O laço da asfixia ao apertar só está a agravar um nível de vida que, para a larga maioria, se torna insustentável. Sim, erros foram cometidos, mas nem todos que hoje vivem num estado misto de stress pós traumático com o mais puros dos medos, terão cometido os erros que os doutos comentadores, analistas e eminentes figuras deste país atiram como argumento para o "ai aguenta, aguenta".
Ao discutir isto hoje com um amigo, perguntava-lhe o que é que esperava o Governo, a UE, a banca estrangeira, ou a Troika conseguir em 6 meses. Que uma onda de esfaimados, revoltados pela desesperança, invadissem as ruas, e atacassem quem mexesse?
O que ele me respondeu foi que, na sua opinião, externamente, em 6 meses, era expectável criar emprego, com salários muito mais baixos e por ai estimular timidamente a economia, com as pessoas agradecidas a aceitarem placidamente um emprego, ainda que numa situação económica mais desvantajosa, e a trabalhar mais (produtividade) e bem (com qualidade europeia).
Ambos concordamos que isto é uma expectativa demasiado optimista. Além de eticamente ser prova provada que esta crise, como desde 2008, quando rebentaram os "mercados" nos EUA, é uma crise de valores, muito antes de chegar a crise financeira.
E não vai acontecer. As pessoas lembram-se demasiado bem da vida que tiveram no passado recente. Se foi inflaccionada por manias de grandeza e crédito fácil (crédito, note-se, que agradava a todos, a quem recebia, a quem dava, a quem alimentava desde fora, e aos que vendiam bens e serviços à custa desse crédito), se foi resultado de uma situação confortável que tinham (period), lembram-se e não é liquido que vão aceitar a "esmola" só porque sim.

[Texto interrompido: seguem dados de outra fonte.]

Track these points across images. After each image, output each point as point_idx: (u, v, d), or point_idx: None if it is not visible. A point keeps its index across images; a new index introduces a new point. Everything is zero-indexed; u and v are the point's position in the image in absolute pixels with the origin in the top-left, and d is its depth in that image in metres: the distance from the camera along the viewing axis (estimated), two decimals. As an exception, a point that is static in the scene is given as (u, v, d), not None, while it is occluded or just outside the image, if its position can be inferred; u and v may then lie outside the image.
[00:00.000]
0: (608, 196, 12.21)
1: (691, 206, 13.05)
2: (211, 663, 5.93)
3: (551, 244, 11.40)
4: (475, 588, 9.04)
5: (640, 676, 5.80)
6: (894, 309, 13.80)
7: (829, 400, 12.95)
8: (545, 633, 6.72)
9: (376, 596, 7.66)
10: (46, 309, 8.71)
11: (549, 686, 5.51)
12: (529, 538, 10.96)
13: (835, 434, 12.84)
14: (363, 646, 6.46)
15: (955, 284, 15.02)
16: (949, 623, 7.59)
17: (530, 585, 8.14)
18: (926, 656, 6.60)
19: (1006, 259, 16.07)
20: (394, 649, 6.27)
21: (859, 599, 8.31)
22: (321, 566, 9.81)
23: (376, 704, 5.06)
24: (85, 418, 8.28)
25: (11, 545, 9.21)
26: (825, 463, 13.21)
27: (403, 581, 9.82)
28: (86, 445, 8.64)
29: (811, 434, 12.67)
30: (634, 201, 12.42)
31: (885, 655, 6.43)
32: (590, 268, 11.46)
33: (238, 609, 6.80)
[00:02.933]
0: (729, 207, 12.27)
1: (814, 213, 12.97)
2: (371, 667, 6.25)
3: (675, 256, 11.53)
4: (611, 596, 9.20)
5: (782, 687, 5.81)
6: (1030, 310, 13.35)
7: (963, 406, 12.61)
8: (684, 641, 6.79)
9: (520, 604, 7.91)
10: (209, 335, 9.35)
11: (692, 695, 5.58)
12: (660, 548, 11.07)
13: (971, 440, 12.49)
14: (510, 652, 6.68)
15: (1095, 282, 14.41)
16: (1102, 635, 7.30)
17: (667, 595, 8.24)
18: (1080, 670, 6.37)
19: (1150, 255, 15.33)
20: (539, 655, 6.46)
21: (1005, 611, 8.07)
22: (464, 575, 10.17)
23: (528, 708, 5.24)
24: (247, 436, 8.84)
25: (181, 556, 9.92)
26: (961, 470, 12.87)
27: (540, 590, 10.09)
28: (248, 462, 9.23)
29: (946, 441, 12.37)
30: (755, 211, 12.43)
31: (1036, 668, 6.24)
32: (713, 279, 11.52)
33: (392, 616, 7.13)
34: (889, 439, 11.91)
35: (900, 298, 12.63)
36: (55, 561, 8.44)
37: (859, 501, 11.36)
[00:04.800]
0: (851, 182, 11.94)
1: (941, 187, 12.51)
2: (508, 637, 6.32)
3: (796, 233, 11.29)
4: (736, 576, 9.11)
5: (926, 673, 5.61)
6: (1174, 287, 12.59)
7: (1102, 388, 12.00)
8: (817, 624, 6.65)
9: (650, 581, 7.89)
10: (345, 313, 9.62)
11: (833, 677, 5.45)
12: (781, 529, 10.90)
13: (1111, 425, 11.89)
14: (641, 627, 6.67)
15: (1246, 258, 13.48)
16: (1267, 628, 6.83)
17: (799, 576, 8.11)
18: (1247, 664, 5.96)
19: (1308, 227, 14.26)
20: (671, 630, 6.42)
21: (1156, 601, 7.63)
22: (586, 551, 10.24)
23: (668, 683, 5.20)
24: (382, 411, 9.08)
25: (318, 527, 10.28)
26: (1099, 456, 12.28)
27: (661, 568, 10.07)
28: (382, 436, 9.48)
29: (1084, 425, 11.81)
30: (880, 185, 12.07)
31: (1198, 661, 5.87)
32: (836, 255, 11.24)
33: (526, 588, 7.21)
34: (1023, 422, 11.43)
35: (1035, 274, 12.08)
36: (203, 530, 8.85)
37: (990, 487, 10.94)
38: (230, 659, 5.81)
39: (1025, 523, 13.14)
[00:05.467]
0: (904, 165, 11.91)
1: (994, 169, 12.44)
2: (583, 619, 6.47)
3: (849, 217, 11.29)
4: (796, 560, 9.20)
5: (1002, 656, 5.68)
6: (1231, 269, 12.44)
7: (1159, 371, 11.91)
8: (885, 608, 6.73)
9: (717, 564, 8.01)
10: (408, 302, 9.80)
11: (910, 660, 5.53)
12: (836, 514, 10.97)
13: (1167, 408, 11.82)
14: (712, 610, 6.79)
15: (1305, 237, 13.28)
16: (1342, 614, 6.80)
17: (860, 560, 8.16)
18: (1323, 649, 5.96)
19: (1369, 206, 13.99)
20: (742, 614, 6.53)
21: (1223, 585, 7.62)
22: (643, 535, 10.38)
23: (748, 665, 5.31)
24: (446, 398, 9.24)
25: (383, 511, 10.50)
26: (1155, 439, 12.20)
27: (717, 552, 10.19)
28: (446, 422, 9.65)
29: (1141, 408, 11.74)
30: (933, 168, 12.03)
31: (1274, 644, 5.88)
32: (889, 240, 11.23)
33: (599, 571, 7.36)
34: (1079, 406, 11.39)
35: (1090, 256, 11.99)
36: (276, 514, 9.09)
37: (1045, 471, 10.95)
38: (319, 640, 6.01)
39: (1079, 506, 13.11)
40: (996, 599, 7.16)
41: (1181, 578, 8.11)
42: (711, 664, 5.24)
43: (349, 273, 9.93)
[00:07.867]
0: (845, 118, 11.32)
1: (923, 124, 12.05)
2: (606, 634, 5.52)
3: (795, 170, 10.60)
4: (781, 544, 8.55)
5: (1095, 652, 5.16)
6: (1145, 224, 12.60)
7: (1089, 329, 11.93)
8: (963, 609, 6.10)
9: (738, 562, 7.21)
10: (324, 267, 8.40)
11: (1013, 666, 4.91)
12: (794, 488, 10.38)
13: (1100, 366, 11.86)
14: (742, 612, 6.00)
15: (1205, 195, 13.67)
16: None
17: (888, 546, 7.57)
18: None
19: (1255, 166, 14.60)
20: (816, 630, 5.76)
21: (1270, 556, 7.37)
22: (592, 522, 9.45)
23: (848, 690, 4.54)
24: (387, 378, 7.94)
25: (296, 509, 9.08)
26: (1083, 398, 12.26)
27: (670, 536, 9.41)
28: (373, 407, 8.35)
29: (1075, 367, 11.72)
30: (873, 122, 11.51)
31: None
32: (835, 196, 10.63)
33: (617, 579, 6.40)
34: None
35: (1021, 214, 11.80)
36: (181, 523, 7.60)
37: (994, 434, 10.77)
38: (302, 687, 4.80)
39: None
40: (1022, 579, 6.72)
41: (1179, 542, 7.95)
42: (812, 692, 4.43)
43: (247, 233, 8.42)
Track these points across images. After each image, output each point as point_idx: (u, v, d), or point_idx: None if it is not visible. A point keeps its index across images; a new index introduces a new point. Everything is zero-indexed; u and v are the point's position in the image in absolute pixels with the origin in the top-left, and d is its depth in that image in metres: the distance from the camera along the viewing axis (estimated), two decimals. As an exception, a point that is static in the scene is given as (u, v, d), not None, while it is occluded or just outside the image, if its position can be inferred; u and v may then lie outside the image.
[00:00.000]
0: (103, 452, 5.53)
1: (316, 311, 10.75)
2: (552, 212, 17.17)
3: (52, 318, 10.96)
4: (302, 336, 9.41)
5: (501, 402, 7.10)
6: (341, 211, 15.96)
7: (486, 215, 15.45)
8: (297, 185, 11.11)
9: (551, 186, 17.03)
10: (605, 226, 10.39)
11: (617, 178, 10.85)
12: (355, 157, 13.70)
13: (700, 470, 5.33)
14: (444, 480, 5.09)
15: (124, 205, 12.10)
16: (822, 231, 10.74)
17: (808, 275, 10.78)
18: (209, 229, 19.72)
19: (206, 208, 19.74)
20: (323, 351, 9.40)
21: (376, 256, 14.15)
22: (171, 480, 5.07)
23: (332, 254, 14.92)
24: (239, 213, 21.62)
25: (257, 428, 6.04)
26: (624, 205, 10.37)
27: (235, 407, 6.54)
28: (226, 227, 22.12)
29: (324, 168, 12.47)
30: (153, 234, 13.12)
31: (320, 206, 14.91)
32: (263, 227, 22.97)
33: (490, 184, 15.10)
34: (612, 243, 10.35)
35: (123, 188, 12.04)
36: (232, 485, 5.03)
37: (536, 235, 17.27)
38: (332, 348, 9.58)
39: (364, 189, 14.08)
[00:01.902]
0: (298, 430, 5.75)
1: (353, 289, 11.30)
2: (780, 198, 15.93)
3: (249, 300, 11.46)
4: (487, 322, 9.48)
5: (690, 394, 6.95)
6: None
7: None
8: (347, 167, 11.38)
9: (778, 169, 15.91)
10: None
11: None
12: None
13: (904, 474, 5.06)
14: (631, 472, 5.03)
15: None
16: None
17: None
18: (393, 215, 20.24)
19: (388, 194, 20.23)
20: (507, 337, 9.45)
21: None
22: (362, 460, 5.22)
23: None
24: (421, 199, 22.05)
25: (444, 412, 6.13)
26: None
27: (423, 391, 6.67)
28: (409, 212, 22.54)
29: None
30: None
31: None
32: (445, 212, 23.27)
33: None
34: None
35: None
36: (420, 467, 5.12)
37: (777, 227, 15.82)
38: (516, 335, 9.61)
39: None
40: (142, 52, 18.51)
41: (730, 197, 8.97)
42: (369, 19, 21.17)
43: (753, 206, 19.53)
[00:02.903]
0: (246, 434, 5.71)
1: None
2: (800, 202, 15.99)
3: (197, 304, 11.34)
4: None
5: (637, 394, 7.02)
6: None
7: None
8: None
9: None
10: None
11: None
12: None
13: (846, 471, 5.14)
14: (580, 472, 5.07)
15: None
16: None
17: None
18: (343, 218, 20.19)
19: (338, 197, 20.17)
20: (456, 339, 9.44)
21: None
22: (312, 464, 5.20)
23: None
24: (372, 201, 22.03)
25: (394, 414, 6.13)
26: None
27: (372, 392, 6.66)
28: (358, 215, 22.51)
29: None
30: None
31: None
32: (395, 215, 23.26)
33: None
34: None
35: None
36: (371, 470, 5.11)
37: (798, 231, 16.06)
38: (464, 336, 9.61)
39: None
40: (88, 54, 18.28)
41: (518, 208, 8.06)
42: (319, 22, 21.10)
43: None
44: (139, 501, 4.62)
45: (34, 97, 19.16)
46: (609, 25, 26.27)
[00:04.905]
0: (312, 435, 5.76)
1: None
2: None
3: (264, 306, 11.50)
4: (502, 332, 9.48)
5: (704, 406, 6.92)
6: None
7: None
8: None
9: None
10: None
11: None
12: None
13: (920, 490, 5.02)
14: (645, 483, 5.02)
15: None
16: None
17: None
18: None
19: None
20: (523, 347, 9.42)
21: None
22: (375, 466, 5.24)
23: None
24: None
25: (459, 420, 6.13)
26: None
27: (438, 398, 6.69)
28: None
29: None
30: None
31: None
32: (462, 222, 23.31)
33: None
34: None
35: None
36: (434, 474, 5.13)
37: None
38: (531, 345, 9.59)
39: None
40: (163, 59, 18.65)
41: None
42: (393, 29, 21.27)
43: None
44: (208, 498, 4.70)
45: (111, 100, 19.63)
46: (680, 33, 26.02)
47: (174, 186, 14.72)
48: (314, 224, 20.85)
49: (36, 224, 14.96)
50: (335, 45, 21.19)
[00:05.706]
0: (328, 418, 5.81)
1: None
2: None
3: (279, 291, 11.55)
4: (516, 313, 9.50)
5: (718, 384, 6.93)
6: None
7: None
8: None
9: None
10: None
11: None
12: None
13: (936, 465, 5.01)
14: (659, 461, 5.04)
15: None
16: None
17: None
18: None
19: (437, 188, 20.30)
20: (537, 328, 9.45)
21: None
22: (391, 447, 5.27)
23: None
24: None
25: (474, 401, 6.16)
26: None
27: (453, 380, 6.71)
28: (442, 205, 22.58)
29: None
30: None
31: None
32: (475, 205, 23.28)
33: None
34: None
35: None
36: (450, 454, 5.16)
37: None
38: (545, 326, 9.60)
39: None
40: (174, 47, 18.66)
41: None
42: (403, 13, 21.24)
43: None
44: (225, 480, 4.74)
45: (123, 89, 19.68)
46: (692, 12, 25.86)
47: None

Sobretudo quando os sacrifícios recaem só de um lado, quando quem gere o país, e alguns co-adjuvantes que atiram soundbytes nas rádios e TVs, destilam insensibilidades e apontam o dedo acusador mas à noite regressam ao aconchego do lar catita na zona chique e veraneiam no Algarve do costume. A Banca foi salva à custa dos sacrifícios de todos nós e como paga disso, a mesma Banca não apoia empresas locais, não as ajuda a manter-se (mesmo que exigisse planos de gestão mais exigentes, por exemplo) nem é flexível perante as situações individuais. Nós salvámos os bancos, os bancos salvos estão agora a assegurar que os seus accionistas e administrações saem o menos possível beliscados desta "chatice". Quid pro quo?! Qu'é lá isso?
Se é verdade que as pessoas estão apreensivas e tensas quanto ao dia a dia, também é verdade que não é por isso que, e de novo generalizando, estejam a dar o extra mile. Muito pelo contrário: enquanto consumidora, enquanto cliente, e até de uma perspectiva profissional, o que vejo/lido são níveis de desmotivação, baixa afiliação e, gradualmente, com a (ainda) maior degradação dos salários, mais difícil será mudar o rumo das coisas. Há um desanimo generalizado, e não estando a advogar a atitude, constatando apenas um facto, dificilmente assim se conseguirá produtividade e qualidade almejada, a baixos preços.
E com o fosso a alargar-se entre os que "têm" (pouco, alguma coisa e mesmo muito) e os que "não têm" (sejamos honestos, é isto que está a acontecer, cada vez mais), o que acontecerá quando as pessoas se rebelarem e saltarem às ruas, à séria? Com os cortes na Segurança, estamos preparados para no nosso conforto burguês sentirmos na pele este pavor? O pavor que vimos nos olhos de tantas pessoas anónimas que se olharmos bem nos fará arrepiar?
O que nos espera, a sério?
Estamos preparados?
Conscientes? Cientes de que todos precisamos de ajudar e de ser ajudados e que não podemos contar com o Estado porque o Governo o retirou de campo?